Labor Code section 3202 requires that “the provisions of Division IV and Division V of this code shall be liberally construed by the courts with the purpose of extending their benefits for the protection of persons injured in the course of their employment.”   To construe Section 4656 as placing a limit on temporary rehabilitation benefits as provided in section 139.5 would not be following the legislative mandate as we are required to do.

We hold, therefore, that the benefits due an injured workman pursuant to section 139.5 are not subject to the provisions of section 4656.

The decision of the Board granting real party temporary rehabilitation benefits beyond the expiration of the 240 week five-year period is affirmed.



1.   All further references are to the Labor Code unless otherwise indicated.

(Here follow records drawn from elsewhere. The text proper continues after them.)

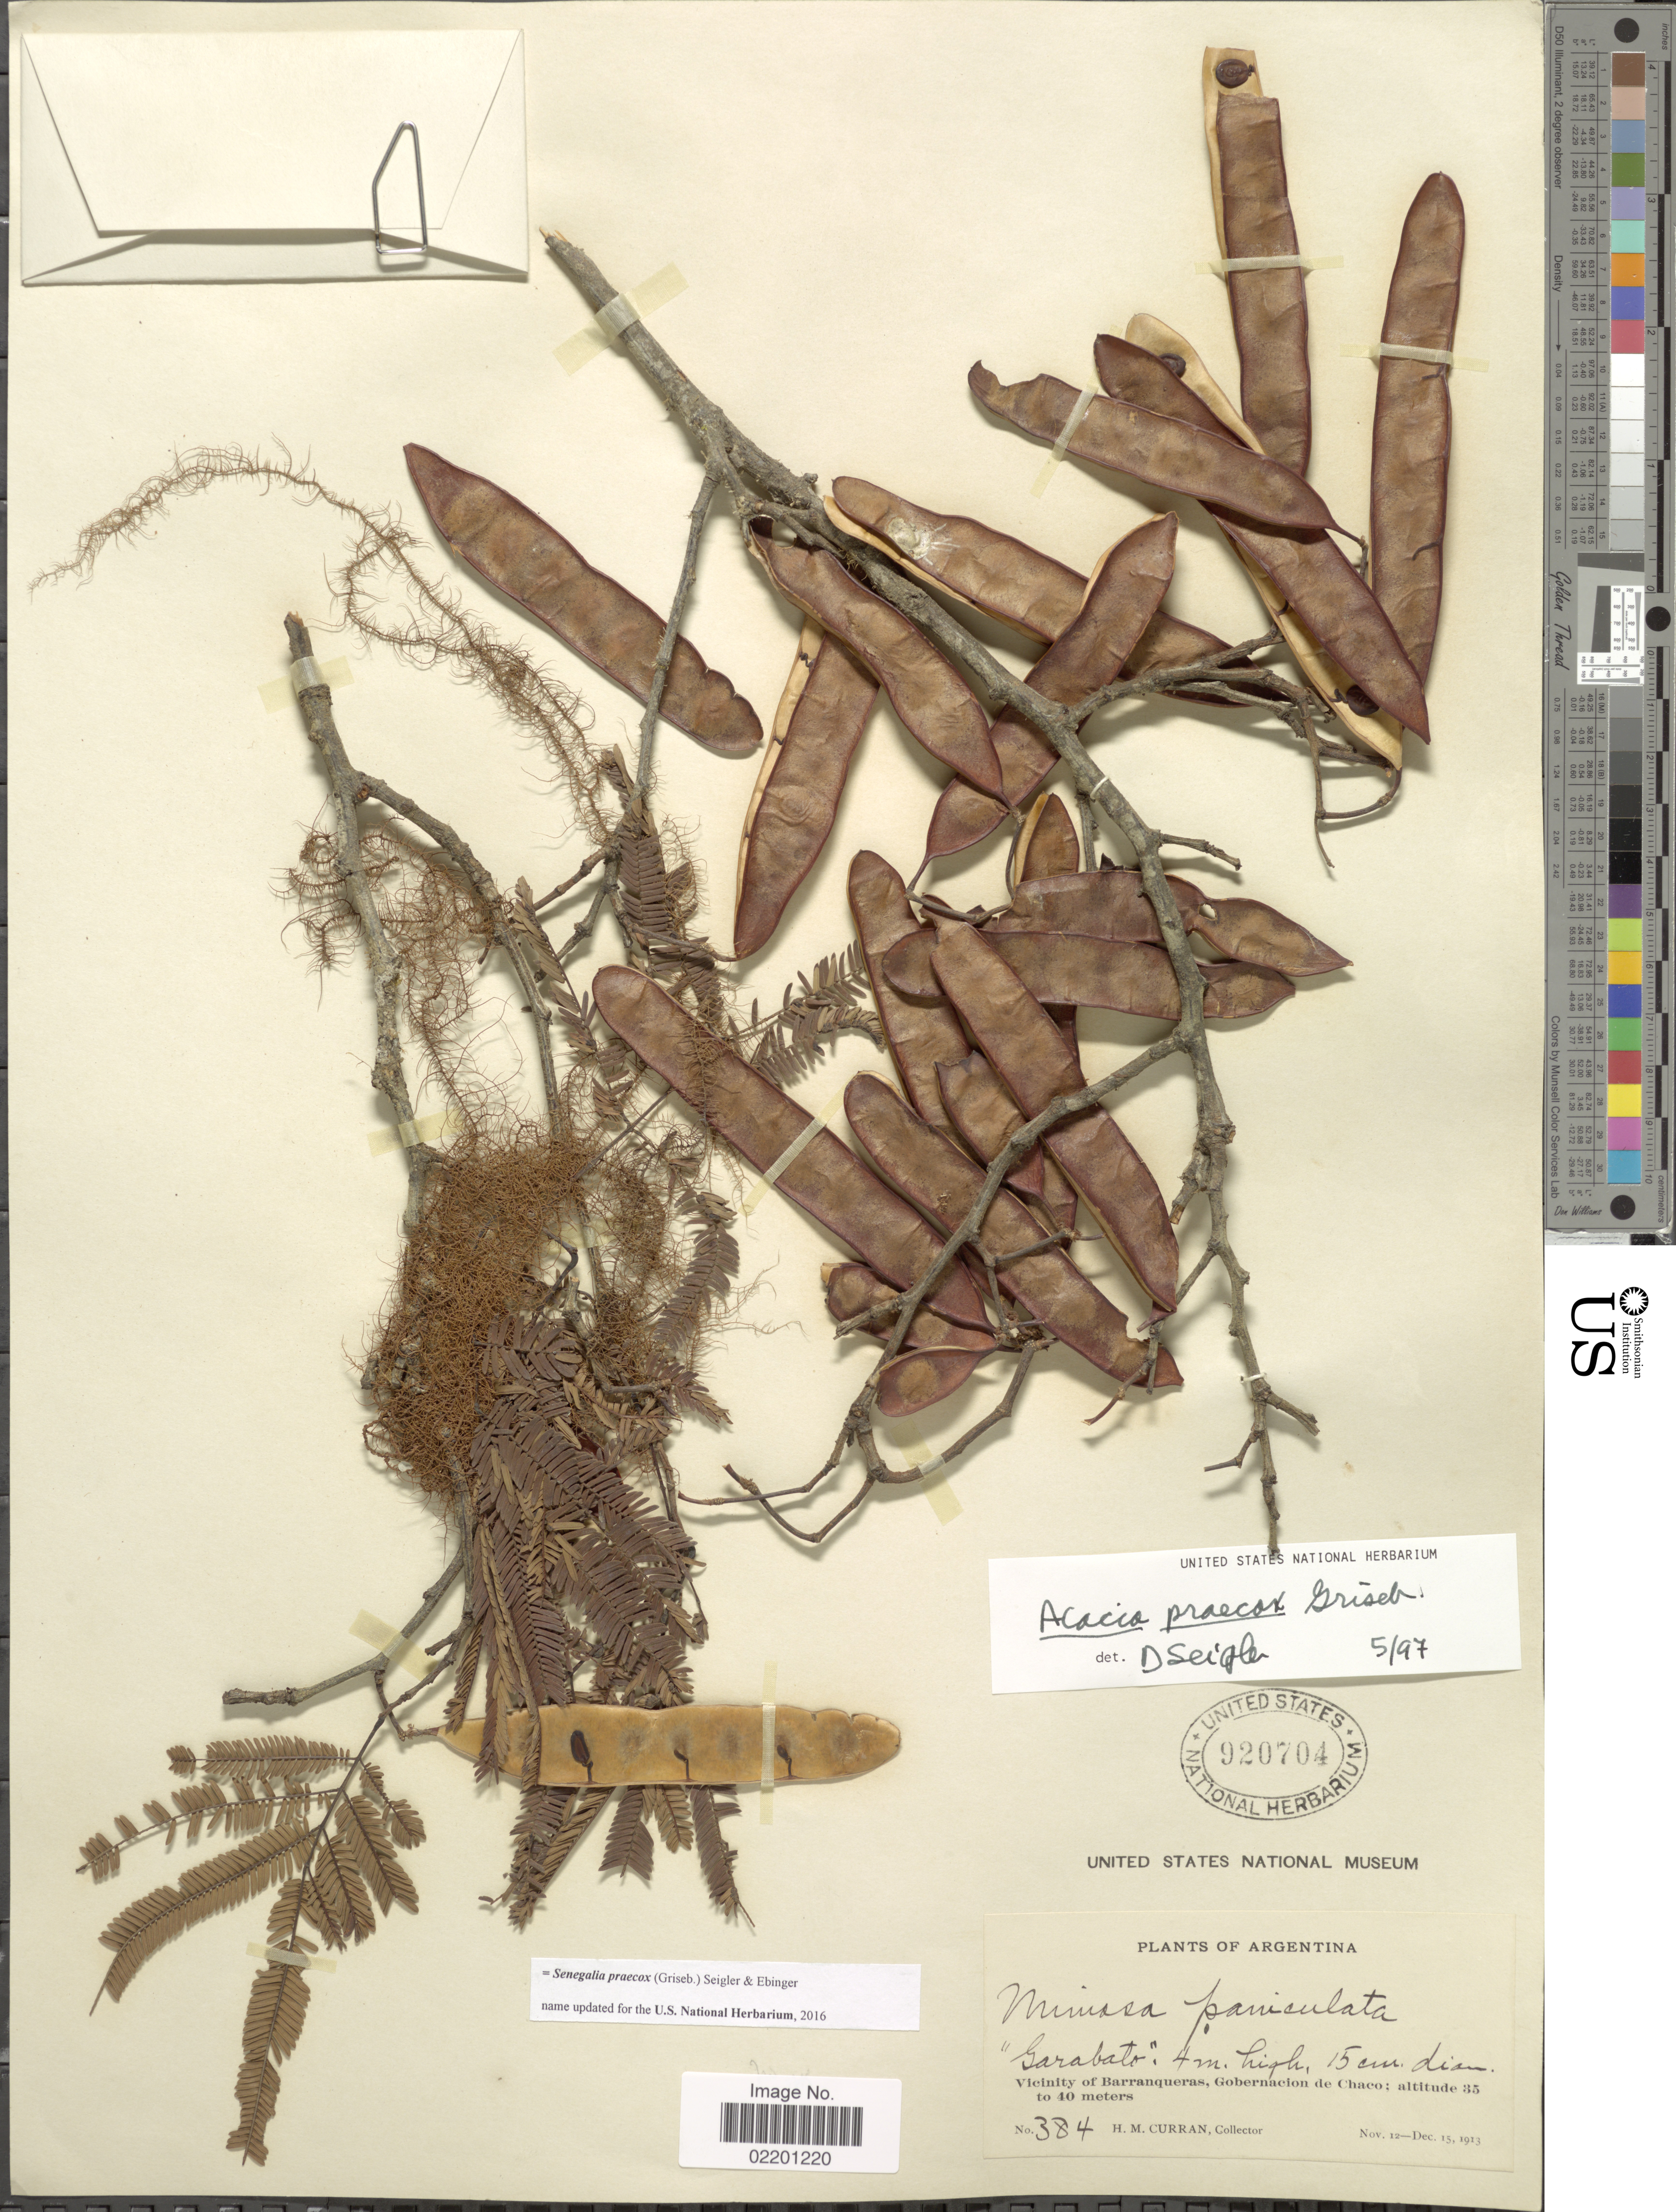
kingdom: Plantae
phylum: Tracheophyta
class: Magnoliopsida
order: Fabales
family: Fabaceae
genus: Senegalia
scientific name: Senegalia praecox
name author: (Griseb.) Seigler & Ebinger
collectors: H. M. Curran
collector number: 384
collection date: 1913-11-12/1913-12-15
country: Argentina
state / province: Chaco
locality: Vicinity of Barranqueras, Gobernacion de Chaco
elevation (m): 35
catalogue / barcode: US 920704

2.   The Board declared its interpretation of section 139.5 was consistent with section 4650, which provides:  “If an injury causes temporary disability, a disability payment shall be made for one week in advance as wages on the fourth day after the injured employee leaves work as a result of the injury;  provided, that in case the injury causes disability of more than 21 days or necessitates hospitalization the disability payment shall be made from the first day the injured employee leaves work or is hospitalized as result of the injury.   If the injury causes permanent disability, a disability payment shall be made for one week in advance as wages on the fourth day after the injury becomes permanent or the date of last payment for temporary disability, whichever date first occurs.”  (Id. at p. 7.)

3.   Section 4656 provides in pertinent part:  “Aggregate disability payments for a single injury occurring prior to January 1, 1979, causing temporary disability shall not extend for more than 240 compensable weeks within a period of five years from the date of the injury.”

4.   The court reached the same result in a companion case, San Diego Transit Corp. v. Workers' Comp. Appeals Bd. (1980) 28 Cal.3d 635, 170 Cal.Rptr. 40, 620 P.2d 626.

 ABBE,* Associate Justice. FN* Assigned by the Chief Justice.

EVANS, Acting P. J., and CARR, J., concur.